»»

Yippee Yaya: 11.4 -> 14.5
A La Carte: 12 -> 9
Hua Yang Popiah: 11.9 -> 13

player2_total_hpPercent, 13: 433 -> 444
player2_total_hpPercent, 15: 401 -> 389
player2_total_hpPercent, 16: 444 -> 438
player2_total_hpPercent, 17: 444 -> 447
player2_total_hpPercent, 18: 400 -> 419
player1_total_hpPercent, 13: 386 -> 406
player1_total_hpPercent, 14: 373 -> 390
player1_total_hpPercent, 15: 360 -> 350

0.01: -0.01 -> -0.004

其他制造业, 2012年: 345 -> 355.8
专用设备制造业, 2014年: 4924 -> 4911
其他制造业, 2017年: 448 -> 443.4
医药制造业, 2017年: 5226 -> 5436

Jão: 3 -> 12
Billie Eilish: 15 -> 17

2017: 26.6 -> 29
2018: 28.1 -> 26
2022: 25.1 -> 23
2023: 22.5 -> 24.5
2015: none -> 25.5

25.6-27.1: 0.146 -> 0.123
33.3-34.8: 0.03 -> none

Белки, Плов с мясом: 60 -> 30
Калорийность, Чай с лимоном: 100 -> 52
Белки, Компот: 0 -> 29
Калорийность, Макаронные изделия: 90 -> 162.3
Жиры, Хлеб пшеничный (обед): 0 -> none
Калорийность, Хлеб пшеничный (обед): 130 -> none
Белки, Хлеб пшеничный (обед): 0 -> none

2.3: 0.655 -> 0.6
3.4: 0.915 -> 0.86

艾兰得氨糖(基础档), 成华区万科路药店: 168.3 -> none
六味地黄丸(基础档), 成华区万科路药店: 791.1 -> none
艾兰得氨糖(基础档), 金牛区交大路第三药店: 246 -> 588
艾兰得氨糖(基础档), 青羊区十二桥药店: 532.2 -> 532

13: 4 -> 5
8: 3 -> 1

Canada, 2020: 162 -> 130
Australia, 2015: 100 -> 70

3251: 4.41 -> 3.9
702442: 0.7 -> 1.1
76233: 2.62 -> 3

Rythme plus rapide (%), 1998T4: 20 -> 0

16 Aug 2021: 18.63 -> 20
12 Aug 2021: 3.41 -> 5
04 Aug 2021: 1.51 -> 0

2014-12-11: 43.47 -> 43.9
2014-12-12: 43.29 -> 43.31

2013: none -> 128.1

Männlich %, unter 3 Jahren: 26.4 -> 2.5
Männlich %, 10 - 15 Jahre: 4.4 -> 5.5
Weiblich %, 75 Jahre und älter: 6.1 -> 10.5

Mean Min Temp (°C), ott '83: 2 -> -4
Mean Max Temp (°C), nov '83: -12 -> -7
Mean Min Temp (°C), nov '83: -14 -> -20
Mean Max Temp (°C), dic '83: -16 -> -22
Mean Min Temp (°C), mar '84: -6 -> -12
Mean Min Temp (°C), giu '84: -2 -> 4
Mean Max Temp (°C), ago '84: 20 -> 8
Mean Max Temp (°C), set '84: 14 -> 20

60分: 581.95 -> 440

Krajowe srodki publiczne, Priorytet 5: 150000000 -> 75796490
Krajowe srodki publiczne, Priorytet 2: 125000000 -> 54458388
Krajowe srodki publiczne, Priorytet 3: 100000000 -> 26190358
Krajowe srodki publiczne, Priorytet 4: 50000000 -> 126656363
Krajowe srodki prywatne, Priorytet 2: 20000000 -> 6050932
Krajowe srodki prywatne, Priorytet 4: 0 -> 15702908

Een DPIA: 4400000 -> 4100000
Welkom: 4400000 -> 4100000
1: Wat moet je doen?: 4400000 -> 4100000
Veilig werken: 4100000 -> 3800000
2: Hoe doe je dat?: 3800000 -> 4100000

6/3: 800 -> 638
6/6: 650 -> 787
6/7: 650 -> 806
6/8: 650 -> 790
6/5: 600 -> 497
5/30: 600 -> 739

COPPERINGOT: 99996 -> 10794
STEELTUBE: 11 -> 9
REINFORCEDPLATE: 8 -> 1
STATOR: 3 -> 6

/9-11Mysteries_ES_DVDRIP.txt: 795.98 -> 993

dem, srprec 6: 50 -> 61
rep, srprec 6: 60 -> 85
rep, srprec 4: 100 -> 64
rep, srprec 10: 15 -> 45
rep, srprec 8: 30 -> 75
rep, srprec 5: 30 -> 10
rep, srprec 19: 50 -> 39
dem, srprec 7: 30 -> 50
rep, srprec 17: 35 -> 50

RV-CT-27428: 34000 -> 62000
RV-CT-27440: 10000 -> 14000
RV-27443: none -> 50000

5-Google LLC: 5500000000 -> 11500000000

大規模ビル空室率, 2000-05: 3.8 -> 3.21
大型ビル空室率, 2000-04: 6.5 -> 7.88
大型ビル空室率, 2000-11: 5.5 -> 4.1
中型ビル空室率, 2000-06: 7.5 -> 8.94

««

- _Task to complete_:
Each line of the material that contains the string "srprec" has to be copied out.

- _Result_:
dem, srprec 6: 50 -> 61
rep, srprec 6: 60 -> 85
rep, srprec 4: 100 -> 64
rep, srprec 10: 15 -> 45
rep, srprec 8: 30 -> 75
rep, srprec 5: 30 -> 10
rep, srprec 19: 50 -> 39
dem, srprec 7: 30 -> 50
rep, srprec 17: 35 -> 50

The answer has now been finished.